[THE INPUT Boundary: Start]

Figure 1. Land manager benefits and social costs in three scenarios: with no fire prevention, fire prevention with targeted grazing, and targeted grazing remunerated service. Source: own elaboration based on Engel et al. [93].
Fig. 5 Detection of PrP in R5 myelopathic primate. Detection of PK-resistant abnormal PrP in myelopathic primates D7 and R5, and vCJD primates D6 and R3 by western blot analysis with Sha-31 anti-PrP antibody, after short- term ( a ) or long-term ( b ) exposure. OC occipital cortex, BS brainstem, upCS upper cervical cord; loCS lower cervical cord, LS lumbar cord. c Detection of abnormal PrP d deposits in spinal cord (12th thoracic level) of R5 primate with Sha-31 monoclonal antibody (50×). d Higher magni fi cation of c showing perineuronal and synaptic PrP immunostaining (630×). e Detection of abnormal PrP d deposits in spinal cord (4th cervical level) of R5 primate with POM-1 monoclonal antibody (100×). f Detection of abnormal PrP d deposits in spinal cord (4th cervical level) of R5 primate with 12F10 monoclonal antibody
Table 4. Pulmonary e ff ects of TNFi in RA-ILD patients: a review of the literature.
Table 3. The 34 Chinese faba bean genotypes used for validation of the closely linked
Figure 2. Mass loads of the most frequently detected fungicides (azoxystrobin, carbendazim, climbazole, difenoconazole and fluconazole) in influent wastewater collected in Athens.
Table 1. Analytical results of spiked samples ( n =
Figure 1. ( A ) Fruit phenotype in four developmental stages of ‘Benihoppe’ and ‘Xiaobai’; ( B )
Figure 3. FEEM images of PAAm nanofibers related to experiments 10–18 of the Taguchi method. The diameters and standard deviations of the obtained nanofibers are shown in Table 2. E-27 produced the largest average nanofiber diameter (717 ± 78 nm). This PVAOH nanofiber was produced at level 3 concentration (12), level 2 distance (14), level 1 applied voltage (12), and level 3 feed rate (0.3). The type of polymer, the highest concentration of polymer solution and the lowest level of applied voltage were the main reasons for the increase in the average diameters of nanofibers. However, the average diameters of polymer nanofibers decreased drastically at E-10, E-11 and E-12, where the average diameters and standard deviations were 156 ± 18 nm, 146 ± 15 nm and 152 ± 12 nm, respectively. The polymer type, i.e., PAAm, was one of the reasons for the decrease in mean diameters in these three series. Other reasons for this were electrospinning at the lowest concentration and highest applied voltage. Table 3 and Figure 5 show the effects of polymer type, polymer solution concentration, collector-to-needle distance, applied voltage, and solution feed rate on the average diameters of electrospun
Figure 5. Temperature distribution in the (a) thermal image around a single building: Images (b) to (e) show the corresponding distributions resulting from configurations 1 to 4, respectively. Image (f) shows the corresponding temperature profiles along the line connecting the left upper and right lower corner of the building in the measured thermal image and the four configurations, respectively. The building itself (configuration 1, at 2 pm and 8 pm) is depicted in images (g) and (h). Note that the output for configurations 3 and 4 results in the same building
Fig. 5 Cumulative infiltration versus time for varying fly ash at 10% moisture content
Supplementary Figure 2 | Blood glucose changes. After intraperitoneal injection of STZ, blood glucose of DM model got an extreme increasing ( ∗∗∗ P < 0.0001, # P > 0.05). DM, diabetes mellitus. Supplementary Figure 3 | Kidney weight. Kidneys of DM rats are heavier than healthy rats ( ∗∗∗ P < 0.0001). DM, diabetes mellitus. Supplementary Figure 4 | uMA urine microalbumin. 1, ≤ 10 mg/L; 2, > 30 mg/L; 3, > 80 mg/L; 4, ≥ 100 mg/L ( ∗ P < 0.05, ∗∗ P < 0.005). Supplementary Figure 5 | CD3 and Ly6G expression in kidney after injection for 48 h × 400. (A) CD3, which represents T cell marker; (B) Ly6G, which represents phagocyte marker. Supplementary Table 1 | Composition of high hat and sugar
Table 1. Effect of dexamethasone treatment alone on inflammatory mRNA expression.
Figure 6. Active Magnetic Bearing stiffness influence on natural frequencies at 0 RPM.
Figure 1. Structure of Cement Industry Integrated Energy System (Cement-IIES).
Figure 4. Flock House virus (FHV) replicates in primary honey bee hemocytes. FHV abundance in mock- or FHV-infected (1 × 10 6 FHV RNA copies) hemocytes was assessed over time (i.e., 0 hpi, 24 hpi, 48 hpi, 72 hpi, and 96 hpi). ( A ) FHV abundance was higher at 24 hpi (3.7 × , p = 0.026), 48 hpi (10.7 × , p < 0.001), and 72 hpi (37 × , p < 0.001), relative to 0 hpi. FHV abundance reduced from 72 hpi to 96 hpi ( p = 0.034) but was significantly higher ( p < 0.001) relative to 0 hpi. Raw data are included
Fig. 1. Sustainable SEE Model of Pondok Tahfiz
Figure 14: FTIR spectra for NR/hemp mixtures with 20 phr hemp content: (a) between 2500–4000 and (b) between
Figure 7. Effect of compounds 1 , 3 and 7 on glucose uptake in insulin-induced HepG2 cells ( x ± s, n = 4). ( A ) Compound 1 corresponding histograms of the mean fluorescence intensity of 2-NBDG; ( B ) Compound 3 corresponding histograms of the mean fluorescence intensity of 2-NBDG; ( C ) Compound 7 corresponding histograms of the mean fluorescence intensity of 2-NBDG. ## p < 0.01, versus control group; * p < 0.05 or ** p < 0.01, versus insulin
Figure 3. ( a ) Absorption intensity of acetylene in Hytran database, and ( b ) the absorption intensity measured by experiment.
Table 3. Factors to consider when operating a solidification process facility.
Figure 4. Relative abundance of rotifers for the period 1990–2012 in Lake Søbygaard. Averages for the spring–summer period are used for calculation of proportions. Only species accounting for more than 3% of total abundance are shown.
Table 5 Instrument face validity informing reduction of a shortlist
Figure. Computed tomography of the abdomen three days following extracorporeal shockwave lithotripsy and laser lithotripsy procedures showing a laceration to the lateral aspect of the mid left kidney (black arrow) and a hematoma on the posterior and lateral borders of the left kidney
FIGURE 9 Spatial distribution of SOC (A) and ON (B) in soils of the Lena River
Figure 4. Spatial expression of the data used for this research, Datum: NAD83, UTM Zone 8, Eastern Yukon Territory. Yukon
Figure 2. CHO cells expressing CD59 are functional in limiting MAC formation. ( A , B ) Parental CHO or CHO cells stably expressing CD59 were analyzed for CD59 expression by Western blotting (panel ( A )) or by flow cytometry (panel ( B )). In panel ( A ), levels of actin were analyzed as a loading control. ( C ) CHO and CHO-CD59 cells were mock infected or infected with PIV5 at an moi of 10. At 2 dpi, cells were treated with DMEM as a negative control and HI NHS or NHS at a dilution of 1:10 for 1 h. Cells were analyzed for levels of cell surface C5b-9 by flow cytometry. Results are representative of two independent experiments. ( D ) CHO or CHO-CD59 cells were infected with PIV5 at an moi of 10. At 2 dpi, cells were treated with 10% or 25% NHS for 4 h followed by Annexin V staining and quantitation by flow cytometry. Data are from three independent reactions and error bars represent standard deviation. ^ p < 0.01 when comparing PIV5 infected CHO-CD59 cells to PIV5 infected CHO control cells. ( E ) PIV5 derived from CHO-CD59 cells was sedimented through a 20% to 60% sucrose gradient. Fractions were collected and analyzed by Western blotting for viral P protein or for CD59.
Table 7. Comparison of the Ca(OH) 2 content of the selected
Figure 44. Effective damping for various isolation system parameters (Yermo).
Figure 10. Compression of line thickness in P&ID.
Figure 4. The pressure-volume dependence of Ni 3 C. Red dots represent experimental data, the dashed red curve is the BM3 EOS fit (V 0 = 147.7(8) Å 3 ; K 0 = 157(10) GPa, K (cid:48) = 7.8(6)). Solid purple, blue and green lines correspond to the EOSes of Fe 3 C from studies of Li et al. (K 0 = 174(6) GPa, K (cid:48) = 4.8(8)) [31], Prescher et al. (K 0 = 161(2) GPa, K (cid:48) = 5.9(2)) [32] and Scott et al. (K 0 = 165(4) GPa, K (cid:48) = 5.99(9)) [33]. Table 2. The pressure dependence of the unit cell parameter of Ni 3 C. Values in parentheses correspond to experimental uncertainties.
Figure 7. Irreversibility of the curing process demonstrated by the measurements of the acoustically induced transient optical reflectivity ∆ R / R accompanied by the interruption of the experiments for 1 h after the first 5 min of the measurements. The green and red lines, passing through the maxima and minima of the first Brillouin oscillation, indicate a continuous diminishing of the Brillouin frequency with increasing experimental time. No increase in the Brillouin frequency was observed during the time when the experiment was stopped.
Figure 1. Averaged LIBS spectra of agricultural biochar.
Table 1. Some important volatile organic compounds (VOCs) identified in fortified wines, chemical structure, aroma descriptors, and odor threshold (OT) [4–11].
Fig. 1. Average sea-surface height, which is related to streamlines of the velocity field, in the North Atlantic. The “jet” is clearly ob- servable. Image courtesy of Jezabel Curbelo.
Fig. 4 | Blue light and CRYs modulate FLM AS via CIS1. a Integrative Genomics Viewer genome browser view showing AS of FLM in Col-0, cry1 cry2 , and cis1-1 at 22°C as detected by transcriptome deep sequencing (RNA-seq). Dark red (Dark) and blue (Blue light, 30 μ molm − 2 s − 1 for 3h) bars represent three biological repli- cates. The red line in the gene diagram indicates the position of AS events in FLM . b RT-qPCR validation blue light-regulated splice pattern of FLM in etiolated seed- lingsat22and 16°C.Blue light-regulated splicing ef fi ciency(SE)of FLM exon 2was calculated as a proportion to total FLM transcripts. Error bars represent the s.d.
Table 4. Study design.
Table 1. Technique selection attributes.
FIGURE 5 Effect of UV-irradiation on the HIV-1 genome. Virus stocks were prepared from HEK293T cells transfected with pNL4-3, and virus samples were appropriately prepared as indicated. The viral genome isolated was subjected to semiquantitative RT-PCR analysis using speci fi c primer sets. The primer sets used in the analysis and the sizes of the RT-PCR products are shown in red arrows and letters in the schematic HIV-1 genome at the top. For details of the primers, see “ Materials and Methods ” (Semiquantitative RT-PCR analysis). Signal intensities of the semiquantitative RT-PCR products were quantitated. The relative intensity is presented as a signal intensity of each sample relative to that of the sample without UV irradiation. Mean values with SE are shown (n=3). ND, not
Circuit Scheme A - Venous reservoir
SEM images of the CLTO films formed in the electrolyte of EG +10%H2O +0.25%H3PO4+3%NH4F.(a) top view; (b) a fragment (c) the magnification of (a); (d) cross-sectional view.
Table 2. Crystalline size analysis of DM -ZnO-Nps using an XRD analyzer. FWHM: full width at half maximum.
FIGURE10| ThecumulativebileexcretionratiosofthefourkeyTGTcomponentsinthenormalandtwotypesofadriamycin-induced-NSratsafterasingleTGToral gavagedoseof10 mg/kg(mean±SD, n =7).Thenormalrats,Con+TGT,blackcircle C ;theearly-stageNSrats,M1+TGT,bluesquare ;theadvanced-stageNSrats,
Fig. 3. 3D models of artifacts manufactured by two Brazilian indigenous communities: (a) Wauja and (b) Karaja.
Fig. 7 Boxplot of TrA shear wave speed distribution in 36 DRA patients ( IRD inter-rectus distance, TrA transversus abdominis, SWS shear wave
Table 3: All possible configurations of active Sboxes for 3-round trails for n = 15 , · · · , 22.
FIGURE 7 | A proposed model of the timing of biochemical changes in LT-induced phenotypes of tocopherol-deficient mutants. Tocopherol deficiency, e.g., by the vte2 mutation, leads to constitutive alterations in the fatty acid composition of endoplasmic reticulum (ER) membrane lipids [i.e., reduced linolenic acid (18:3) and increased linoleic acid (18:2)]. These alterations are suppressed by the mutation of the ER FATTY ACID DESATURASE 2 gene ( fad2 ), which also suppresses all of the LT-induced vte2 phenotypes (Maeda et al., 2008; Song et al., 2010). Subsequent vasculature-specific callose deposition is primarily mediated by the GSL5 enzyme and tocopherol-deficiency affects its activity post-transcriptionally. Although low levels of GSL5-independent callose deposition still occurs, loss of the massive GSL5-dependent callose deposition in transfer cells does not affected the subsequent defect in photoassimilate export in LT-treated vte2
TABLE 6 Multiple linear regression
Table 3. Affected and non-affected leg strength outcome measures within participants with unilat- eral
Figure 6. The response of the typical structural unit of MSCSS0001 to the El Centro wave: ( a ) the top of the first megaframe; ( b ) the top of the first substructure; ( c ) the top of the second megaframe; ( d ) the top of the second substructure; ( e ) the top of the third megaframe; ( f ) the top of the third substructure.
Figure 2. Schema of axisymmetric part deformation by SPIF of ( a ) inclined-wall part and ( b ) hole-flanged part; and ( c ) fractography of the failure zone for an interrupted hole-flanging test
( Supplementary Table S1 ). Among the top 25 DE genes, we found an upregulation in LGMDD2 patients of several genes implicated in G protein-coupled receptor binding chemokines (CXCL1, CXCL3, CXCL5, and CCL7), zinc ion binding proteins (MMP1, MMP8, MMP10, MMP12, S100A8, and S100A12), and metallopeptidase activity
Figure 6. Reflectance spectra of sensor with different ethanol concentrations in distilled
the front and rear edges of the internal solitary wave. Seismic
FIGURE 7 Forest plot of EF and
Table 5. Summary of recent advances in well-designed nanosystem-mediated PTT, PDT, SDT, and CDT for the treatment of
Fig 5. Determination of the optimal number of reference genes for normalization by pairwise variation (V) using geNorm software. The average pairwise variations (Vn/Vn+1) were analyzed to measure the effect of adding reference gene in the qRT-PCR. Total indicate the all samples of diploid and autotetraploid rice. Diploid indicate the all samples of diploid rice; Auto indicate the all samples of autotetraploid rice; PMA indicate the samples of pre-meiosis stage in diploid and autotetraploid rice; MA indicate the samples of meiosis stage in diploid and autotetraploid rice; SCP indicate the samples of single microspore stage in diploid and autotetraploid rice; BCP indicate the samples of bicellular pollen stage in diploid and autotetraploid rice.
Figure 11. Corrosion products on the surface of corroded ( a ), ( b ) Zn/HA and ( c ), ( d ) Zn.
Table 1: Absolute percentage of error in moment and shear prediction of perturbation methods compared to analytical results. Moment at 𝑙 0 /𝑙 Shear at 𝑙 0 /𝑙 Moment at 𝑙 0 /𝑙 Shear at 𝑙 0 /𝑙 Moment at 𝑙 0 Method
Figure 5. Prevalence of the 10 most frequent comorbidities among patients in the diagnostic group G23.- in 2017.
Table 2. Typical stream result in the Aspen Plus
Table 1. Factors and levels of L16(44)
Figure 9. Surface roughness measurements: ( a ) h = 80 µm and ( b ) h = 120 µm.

[THE INPUT Boundary: End]

▸ **WHAT YOU HAVE TO DO**
Reproduce verbatim the lines above, from the line with "the front and" through the line with "Table 5. Summary".

▸ **SOLUTION BELOW**
the front and rear edges of the internal solitary wave. Seismic
FIGURE 7 Forest plot of EF and
Table 5. Summary of recent advances in well-designed nanosystem-mediated PTT, PDT, SDT, and CDT for the treatment of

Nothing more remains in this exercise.